The media is (appropriately) choked with high-pitched appeals from politicians and influencers, policymakers and protesters, for climate action. But, to what end? Climate action is necessary but not sufficient in addressing poverty. Nobody is making the explicit connection that what should be at the heart of these appeals, is poverty. While poverty is indeed exacerbated by the climate crisis, and we can’t solve poverty without solving the climate crisis (which affects the poor disproportionately), it is the outrageous inequality and the policy agenda driven by the powerful, that are compounding each other to drive poverty higher.

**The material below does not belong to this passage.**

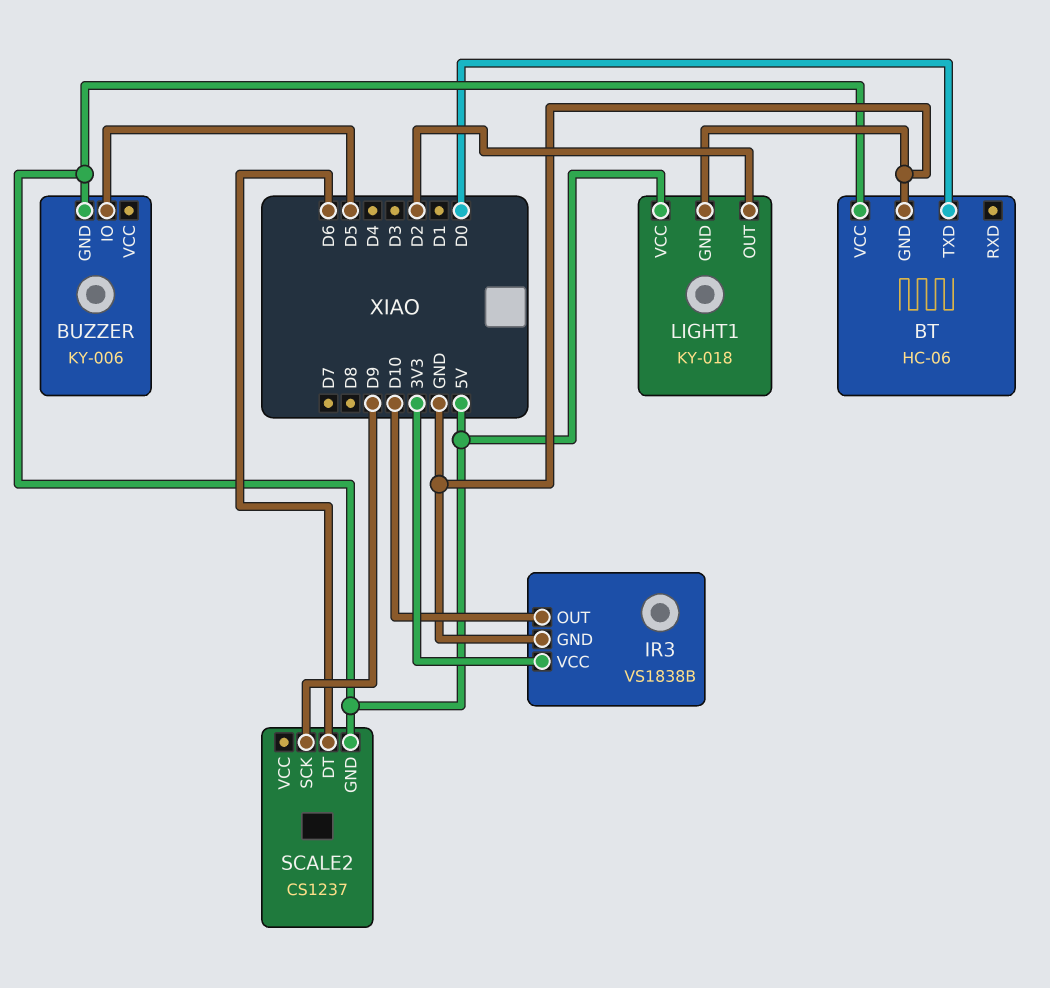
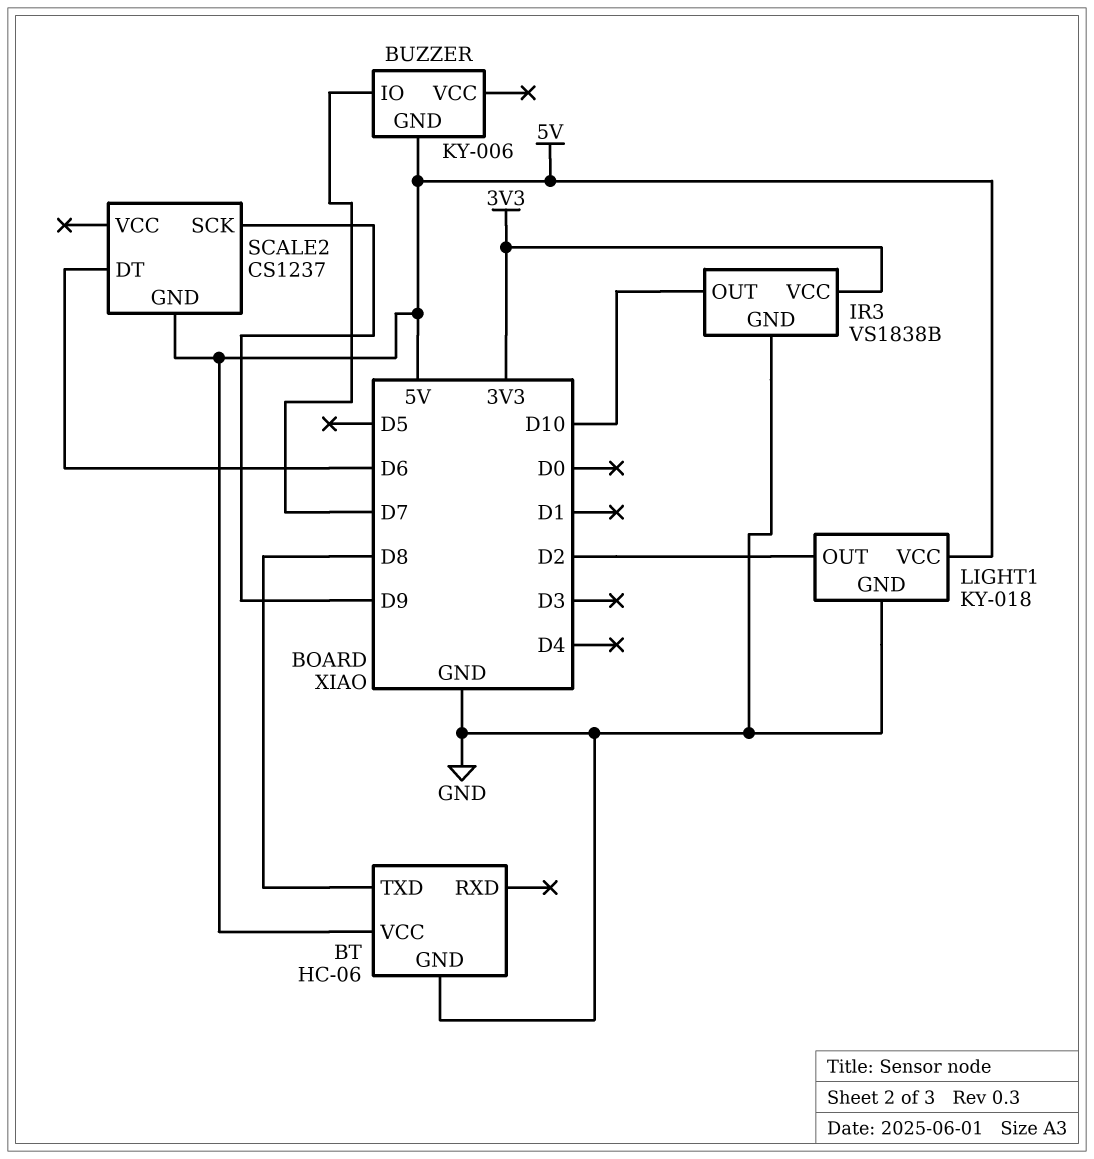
BT pin TXD: D0 -> D8
BUZZER pin IO: D5 -> D7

YOU CAN’T FIX WHAT YOU DON’T, OR WORSE YET, WON’T MEASURE

Global poverty levels have increased for the first time in 25 years, and “global inequalities are close to early 20th century levels, at the peak of Western imperialism,” according to World Inequality Lab. And speaking of imperialism, as Oxfam discussed in detail, inequality at current levels means that policymakers are captured by the rich perhaps more than ever before, such that policies will continue to favour the rich, which will further worsen inequality, and so on. It is no accident that these captured policymakers employed pro-poverty interventions in response to a virus which has claimed 6.8 million lives in 3 years, far less than malnutrition (3.1 million infants annually), alcohol (3 million annually), tobacco (8 million annually), or poor diet (11 million annually). When have we ever seen global policy intervention to end malnutrition, to ban alcohol or tobacco, or to mandate healthy eating? You see, poverty and malnutrition are not contagious and won’t affect the wealthy, so the policy urgency is absent and will continue to be absent until brave and independent leaders decide that current inequality levels present an existential crisis and balance must be restored. Urgent global fiscal and social policy action must be taken, as it was for COVID.

The IMF and World Bank have been raising the volume, and the UN recently passed a resolution “that would give low-and middle-income countries decision-making power over global tax affairs,” all of which open doors for global policy action to address poverty and inequality. But domestic policy is even more important -“in 2020, between-country inequality makes-up about 1/3 of global inequality between individuals. The rest is due to inequality within countries”. But we can’t fix what we don’t, or worse yet, won’t measure. The most recent poverty data in the Caribbean is Jamaica’s 2019 statistic of 11%. This is the real obscenity, beyond any poverty and inequality discussed earlier. In a region where 3/5 persons are food insecure and human development is deteriorating, our leaders are flying everywhere to lobby for climate finance, net zero, debt forgiveness, a global financial architecture overhaul, and reparations — why? To what end, if not to end poverty for their people? Our leaders’ evident refusal to even measure poverty, and the absence of poverty and inequality reduction from their own policy agenda, is shameful.